Records from a collection
_ _ _ _ _ _ _

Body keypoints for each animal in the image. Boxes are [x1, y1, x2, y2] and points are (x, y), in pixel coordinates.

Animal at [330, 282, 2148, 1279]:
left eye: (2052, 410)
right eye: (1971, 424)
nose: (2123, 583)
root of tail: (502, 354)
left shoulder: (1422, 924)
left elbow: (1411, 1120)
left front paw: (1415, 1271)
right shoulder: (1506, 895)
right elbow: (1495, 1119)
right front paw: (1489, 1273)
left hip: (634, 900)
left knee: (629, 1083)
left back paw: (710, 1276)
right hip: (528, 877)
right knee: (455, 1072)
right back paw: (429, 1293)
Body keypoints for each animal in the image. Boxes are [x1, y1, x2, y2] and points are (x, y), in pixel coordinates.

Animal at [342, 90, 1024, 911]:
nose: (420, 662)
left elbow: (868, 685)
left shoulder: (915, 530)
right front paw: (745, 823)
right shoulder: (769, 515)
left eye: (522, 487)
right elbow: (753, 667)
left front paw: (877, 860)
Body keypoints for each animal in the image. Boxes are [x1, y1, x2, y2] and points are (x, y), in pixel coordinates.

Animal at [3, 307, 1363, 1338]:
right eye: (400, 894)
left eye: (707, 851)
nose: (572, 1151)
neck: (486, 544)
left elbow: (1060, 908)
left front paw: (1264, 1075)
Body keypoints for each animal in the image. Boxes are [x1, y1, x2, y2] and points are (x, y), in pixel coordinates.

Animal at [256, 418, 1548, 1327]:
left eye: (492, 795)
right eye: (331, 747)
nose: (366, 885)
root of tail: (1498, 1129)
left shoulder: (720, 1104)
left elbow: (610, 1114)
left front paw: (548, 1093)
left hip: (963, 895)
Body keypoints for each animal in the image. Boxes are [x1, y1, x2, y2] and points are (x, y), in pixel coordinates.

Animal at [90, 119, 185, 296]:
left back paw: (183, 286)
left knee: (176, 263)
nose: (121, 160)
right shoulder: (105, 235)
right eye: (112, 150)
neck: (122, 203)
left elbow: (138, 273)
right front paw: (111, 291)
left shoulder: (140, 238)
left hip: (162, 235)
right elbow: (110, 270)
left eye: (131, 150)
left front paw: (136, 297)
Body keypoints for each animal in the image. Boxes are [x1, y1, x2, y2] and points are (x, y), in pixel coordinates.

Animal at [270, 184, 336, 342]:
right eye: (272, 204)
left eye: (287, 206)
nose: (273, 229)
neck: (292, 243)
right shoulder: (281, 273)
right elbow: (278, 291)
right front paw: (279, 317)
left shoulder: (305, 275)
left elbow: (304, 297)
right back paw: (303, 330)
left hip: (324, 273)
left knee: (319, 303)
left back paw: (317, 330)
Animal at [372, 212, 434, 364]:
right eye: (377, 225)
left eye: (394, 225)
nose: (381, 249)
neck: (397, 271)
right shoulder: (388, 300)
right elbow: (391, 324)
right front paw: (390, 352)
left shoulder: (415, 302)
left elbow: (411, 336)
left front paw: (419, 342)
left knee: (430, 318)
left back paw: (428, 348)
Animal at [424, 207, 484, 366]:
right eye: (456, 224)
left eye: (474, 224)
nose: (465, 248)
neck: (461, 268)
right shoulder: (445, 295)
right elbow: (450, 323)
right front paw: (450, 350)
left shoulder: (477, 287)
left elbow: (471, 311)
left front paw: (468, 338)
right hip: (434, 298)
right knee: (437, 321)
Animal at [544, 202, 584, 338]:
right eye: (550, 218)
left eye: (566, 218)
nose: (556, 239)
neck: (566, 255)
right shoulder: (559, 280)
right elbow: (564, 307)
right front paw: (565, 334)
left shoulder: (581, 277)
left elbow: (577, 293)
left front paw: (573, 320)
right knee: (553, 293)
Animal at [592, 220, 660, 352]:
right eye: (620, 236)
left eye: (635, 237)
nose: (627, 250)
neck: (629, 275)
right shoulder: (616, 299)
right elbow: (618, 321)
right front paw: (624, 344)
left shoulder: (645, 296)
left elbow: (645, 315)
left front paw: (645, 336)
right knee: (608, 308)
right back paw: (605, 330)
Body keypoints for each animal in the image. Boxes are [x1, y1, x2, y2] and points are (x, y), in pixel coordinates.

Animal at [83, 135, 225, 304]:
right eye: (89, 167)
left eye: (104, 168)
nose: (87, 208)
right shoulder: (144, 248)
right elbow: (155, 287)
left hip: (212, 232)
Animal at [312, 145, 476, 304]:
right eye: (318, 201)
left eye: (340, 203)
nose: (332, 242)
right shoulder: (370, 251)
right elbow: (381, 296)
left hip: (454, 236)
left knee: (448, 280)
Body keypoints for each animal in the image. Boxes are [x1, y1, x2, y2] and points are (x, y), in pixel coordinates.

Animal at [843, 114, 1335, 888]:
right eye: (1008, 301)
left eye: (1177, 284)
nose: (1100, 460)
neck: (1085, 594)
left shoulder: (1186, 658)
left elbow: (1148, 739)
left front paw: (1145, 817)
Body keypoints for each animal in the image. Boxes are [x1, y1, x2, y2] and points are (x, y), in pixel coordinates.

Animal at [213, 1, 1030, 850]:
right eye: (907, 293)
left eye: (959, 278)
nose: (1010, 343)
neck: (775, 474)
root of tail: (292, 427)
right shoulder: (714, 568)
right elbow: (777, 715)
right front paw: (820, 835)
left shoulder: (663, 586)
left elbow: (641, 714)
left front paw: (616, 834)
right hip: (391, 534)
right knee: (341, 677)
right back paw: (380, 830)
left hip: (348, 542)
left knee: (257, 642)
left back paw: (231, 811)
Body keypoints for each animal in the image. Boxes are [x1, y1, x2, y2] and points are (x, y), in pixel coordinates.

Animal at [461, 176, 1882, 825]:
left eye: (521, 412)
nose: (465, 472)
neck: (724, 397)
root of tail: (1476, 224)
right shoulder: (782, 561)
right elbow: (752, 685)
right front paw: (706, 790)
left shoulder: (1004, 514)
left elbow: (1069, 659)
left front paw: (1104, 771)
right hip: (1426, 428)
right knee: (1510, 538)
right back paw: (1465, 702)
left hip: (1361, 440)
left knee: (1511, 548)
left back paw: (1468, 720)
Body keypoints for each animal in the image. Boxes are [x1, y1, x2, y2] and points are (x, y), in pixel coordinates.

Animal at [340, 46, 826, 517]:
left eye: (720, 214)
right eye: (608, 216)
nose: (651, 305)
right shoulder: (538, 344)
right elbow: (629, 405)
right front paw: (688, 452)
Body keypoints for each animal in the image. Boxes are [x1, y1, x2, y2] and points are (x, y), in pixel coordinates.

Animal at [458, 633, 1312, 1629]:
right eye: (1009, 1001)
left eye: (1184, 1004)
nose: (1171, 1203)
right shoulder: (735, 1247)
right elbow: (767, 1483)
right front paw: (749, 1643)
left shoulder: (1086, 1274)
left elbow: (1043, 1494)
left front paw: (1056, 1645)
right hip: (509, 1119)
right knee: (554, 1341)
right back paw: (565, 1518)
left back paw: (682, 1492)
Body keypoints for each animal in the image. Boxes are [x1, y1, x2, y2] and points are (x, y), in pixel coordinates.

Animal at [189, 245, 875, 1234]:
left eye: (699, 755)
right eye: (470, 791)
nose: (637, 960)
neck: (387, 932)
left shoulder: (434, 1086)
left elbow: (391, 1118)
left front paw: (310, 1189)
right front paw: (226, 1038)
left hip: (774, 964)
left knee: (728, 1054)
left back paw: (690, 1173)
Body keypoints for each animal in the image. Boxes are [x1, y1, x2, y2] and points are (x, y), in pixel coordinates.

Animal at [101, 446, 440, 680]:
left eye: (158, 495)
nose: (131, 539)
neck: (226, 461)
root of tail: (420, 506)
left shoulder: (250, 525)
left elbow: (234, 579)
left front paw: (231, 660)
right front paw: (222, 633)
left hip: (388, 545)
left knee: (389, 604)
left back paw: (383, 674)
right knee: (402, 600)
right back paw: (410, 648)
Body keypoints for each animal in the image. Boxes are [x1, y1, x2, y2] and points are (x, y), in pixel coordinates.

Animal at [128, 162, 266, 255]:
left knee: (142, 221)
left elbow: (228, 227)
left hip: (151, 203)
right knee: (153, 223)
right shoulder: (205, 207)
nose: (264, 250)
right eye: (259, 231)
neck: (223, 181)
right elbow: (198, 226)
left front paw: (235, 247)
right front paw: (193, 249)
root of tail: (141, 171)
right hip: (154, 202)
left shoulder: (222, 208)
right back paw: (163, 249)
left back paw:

_ _ _ _ _ _ _

- What you should do:
Report every line in the data above in which the word "root" appears.

- Reply:
root of tail: (502, 354)
root of tail: (1498, 1129)
root of tail: (292, 427)
root of tail: (1476, 224)
root of tail: (420, 506)
root of tail: (141, 171)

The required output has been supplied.